Infosys: Momentum play


A good guidance from Infosys has more than offset a rather staid March quarter

Infosys’ March quarter numbers may have come in a tad below expectations with revenue growth at just 3.2 per cent quarter-on-quarter and a drop in the operating margins owing to an appreciating rupee.

But the Rs 13,893 crore technology major has more than made up for it with a good guidance for FY08. The Bangalore-based company has said it hopes to become a $4 billion company through a revenue increase of about 28-30 per cent in dollar terms, while targeting a bottom line growth of between 29 and 31 per cent over FY07.

The management appears confident about the operating environment, the continuing momentum in offshoring and believes that companies overseas will need to increasingly leverage the global delivery model in a bid to keep costs in check.

Thus, even after a hit on margins of around 300 basis points, thanks to 14-15 per cent increase in salaries offshore and 3-6 per cent onshore, and an additional hit of around 110 basis points owing to the rupee appreciation, Infosys should be able to maintain operating margins in FY08.

This would be possible thanks to lower expenses on sales and general administration arising from a higher scale of operations, better utilisation from the current levels of 74 per cent and lower losses from subsidiaries.

However, earnings per share (EPS) will be impacted by about 3 per cent owing to the dilution in equity resulting from the exercising of stock options.

Infosys’ PBO subsidiary, Infosys BPO, is expected to clock revenues of 925 crore in FY08 up around 40 per cent over FY07 with operating margins of between 23 per cent and 24 per cent. The consulting subsidiary, the management says, should turn around in FY08.

Revenues for the fourth quarter at 3.2 per cent to Rs 3,772 crore may seem muted, but the growth was a decent 5.1 per cent in dollar terms. Billing rates were up for both the onsite and offshore segments by 1.75 per cent and 1.37 per cent respectively and going ahead, the company should benefit from stable pricing.

The top 10 clients grew by more than 15.5 per cent. This is the fourth consecutive quarter of double-digit growth for the top ten clients, indicating that the company is able to mine its bigger clients.

However, operating profit dropped 100 basis points to 31.73 per cent and the operating profit remained flat at Rs 1197 crore.

Attrition has gone up marginally to around 13.7per cent, a problem that is likely to persist. At Rs 2,090, the stock trades at around 24 times estimated FY08 earnings and is attractively valued given that the company would have cash reserves of around Rs 8,500 crore by FY08 even after accounting for dividend payouts and capital expenditure.

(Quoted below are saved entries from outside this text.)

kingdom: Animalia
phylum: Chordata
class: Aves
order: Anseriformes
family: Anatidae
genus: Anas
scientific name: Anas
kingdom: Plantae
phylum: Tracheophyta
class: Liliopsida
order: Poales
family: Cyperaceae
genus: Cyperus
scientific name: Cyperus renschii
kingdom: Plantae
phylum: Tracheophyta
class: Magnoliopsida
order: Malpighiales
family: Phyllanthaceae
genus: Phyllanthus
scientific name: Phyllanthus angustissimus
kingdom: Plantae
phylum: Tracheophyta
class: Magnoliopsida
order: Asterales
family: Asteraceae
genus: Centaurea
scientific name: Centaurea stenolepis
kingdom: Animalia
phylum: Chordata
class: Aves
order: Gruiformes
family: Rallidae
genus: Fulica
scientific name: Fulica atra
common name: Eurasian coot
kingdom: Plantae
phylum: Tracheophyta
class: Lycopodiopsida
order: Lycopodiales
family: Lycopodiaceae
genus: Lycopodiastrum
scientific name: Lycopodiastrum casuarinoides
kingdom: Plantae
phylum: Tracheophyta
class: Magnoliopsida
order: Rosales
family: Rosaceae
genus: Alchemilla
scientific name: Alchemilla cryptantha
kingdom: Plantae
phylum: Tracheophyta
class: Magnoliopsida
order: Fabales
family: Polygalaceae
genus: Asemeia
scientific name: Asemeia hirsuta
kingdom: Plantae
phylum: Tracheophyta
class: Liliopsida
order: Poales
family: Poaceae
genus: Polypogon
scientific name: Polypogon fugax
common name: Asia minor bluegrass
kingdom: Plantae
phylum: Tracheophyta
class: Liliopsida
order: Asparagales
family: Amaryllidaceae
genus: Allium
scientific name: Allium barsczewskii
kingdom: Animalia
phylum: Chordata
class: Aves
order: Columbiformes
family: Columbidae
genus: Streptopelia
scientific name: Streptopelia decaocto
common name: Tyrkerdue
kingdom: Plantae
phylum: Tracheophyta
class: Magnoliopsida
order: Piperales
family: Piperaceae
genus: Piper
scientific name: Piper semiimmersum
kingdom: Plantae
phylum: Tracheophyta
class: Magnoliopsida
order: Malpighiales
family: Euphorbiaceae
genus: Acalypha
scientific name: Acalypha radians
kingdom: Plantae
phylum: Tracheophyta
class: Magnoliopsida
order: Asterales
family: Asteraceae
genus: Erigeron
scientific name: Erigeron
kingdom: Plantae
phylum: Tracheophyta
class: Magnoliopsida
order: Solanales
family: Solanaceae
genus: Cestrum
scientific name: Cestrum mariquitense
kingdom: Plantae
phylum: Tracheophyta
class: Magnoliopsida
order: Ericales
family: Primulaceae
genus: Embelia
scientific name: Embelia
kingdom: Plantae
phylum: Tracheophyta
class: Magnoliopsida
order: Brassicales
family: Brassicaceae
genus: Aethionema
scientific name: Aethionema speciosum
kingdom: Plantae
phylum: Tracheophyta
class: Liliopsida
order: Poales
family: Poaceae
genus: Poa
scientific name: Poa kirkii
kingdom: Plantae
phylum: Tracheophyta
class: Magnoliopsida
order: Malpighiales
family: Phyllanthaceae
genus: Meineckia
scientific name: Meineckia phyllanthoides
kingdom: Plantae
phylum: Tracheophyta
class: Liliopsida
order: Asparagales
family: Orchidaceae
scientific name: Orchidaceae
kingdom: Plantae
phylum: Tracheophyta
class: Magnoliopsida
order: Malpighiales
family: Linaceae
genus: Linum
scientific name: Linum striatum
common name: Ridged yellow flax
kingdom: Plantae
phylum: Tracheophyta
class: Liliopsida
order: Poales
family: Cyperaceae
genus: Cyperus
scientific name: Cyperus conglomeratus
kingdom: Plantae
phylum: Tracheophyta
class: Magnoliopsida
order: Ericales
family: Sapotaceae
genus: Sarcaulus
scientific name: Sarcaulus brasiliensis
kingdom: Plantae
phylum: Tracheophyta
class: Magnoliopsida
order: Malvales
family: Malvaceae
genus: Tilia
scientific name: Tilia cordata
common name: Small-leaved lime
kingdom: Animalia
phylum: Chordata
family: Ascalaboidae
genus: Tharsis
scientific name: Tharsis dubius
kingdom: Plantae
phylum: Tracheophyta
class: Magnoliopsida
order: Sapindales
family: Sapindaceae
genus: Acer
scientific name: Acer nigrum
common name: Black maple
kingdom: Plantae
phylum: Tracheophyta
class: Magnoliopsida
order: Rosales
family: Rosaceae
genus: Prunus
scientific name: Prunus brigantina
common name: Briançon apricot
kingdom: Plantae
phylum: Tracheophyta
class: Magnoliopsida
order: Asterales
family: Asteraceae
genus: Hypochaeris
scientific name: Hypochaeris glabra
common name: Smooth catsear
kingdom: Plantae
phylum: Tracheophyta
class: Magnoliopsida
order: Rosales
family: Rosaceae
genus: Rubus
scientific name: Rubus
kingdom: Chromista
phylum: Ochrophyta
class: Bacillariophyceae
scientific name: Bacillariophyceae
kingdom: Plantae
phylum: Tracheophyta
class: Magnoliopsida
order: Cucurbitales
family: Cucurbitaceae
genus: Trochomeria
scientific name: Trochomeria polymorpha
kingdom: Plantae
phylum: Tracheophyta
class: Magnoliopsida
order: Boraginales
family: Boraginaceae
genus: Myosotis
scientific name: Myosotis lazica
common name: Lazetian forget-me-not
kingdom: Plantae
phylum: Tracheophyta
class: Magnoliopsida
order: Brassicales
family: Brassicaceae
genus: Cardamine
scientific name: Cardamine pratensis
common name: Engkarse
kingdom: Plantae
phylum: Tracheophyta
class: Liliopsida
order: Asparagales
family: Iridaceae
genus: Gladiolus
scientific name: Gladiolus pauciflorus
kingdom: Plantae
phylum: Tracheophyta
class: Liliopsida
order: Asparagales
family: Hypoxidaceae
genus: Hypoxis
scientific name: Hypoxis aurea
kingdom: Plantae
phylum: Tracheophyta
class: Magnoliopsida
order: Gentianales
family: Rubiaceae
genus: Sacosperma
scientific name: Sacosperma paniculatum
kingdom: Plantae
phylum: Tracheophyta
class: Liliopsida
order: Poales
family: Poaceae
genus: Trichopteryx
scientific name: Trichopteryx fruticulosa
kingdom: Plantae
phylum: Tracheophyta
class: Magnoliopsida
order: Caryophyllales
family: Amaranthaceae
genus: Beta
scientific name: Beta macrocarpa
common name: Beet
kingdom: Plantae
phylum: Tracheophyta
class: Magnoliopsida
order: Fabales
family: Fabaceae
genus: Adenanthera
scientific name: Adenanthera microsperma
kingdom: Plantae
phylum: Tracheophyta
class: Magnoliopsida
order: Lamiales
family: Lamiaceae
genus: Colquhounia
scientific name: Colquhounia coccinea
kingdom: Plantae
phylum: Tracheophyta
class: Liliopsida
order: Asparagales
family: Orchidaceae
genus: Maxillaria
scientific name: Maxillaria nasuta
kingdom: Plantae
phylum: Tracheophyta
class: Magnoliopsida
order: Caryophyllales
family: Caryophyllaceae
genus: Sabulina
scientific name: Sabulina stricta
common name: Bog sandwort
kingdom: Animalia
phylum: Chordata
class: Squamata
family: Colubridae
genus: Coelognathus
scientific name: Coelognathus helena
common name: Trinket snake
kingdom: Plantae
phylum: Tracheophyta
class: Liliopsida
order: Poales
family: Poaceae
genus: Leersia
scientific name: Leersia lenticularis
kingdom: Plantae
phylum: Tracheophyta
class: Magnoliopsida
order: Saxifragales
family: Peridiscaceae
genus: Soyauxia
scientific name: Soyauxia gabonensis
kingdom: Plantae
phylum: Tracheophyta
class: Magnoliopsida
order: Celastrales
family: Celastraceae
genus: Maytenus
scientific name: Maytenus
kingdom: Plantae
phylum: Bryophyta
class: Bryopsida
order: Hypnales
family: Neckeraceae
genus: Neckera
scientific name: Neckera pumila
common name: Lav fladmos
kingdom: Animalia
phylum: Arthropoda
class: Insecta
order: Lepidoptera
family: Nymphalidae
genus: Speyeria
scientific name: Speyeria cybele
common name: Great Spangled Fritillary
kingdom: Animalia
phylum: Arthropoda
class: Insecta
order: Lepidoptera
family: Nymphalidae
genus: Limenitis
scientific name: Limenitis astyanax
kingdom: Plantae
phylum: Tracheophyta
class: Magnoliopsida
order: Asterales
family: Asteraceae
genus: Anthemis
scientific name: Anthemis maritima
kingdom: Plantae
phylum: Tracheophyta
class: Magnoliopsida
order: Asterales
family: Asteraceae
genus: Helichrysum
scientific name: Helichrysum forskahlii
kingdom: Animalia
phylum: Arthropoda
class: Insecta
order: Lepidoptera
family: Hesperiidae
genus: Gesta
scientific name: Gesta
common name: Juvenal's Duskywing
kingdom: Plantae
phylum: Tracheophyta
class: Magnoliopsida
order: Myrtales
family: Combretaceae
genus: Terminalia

Honeywell Automation: Labour pain

Honeywell Automation, which provides engineering and automation solutions to diverse industries such as oil and gas, infrastructure and the manufacturing sector, benefited from strong demand conditions in the March 2007 quarter, but it had to also grapple with higher operational costs.

As a result, operating profit grew merely 4.7 per cent y-o-y to Rs 22.3 crore in the March 2007 quarter compared with 21.9 per cent growth in net sales to Rs 189 crore. Operating profit margin also declined 190 basis points y-o-y to 11.8 per cent in the last quarter.

The pressure on margins in the last quarter was due to the rise in staff costs by 30.8 per cent y-o-y, coupled with adjusted raw material costs, as a percentage of net sales, rising 130 basis points y-o-y to 60 per cent. In contrast, in CY06, operating profit margin grew 300 basis points y-o-y to 13.3 per cent.

The Honeywell stock has declined 6.5 per during the past three months, which is broadly in tune with the fall in the BSE Mid-Cap Index. Going forward, demand conditions for the company’s repertoire of engineering and automation solutions are expected to remain strong.

However, its ability to manage operational costs will also be crucial. The stock closed at Rs 1,700 on Friday, which discounts trailing 12-month earnings 25.7 times, given the company’s growth prospects.